"I DO IT MYSELF!" (Or: The Beginning of the End)

The 6:18 a.m. tantrum, which we enjoy daily from Monday through Friday, has reached new heights. My "sweet little cupcake baked by the devil" has decided to dress herself. You'd think I'd be happy about this sort of progress (as in, "awww, she's growing up!"), but I'm not. Trust me, letting her dress herself will only lead to pure misery - for all of us, even the dogs. I remember my middle sister yelling, "I DO IT BY MESELF!" when she was a wee lass, and now her niece is following in her footsteps.

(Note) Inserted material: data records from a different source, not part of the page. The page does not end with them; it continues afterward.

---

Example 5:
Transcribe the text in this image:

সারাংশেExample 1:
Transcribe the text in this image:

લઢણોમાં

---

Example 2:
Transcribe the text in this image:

This morning, for the first few seconds after she awoke, we almost thought she was going to be in a good mood. Ha ha! I made a funny! Hoo, I kill myself sometimes.

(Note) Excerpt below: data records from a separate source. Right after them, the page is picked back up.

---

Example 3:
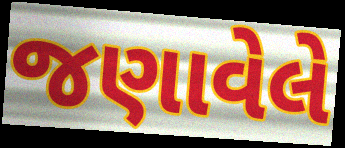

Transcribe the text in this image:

જણાવેલે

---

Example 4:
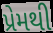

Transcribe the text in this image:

પ્રેમથી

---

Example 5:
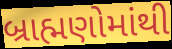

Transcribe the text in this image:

બ્રાહ્મણોમાંથીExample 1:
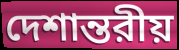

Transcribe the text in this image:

দেশান্তরীয়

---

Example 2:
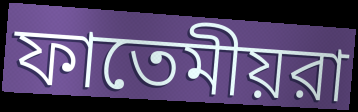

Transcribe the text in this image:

ফাতেমীয়রা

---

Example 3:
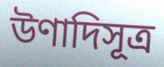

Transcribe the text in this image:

উণাদিসূত্র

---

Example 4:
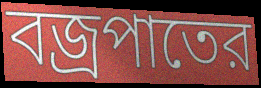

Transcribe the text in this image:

বজ্রপাতের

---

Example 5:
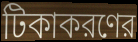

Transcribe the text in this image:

টিকাকরণের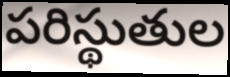
పరిస్థుతులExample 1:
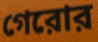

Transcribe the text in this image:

গেরোর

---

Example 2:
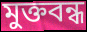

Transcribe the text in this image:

মুক্তবন্ধ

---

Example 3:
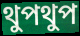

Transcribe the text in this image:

থুপথুপ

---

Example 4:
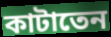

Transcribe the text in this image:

কাটাতেন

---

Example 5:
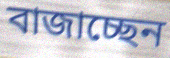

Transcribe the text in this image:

বাজাচ্ছেনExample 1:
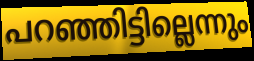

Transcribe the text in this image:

പറഞ്ഞിട്ടില്ലെന്നും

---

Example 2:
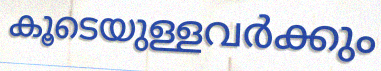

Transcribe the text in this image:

കൂടെയുള്ളവർക്കും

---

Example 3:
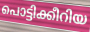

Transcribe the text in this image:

പൊട്ടിക്കീറിയ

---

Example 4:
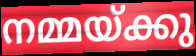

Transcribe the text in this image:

നമ്മയ്ക്കു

It all started to go downhill when I tried to get her dressed and put a Pull-Up on her (this potty training stuff is still in its early stages so I didn't want to get all cocky and send her off to daycare in her Ariel underwear). "No, I do it!" Fine, be my guest. Then she wanted to put on her pants by herself. After five minutes of contortions and crying, they were on. Then came the shoes and socks (I had scored an early victory by slipping her shirt on before she was able to stage a protest). As her breakfast grew ever colder, she was on her back on the floor, red-faced, snot running, one cock-eyed sock partially stuck on her left foot. If she knew any obscenities, she would have shouted them. (She should know a few - she lives with me, after all. Now that I think about it, I'm pretty disappointed in her.) And then a minor triumph - the sock was on. The other foot, however, would not go down so easily. Finally, several minutes later, she was dressed. Or some close approximation - I don't know about you, but I'm sure not going to be the one to tell her when her gear is crooked. (Go ahead, tell her - I triple dog dare you.)

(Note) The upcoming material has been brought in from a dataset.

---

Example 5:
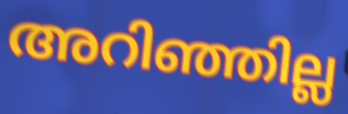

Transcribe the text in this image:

അറിഞ്ഞില്ല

Just when we thought the battle was drawing to a close, she decided that she no longer needs help getting up into her booster seat. We watched her struggle for several minutes. She had her fingers hooked around the back of the chair, legs flailing behind her as she fought to get her knee up onto the plastic seat. We dared not offer our assistance. P and I looked at each other and shrugged. "Did we keep our receipt?" I asked him. "Maybe we could return her?"

Moments later, she was sitting happily in her booster seat, munching a Flintstones vitamin and chatting merrily with the dogs. When it was time for her to leave with her dad, she found me in the bathroom, kissed me on both cheeks, and gave me a hug. "She, um, swings like a pendulum, doesn't she?" He just nodded.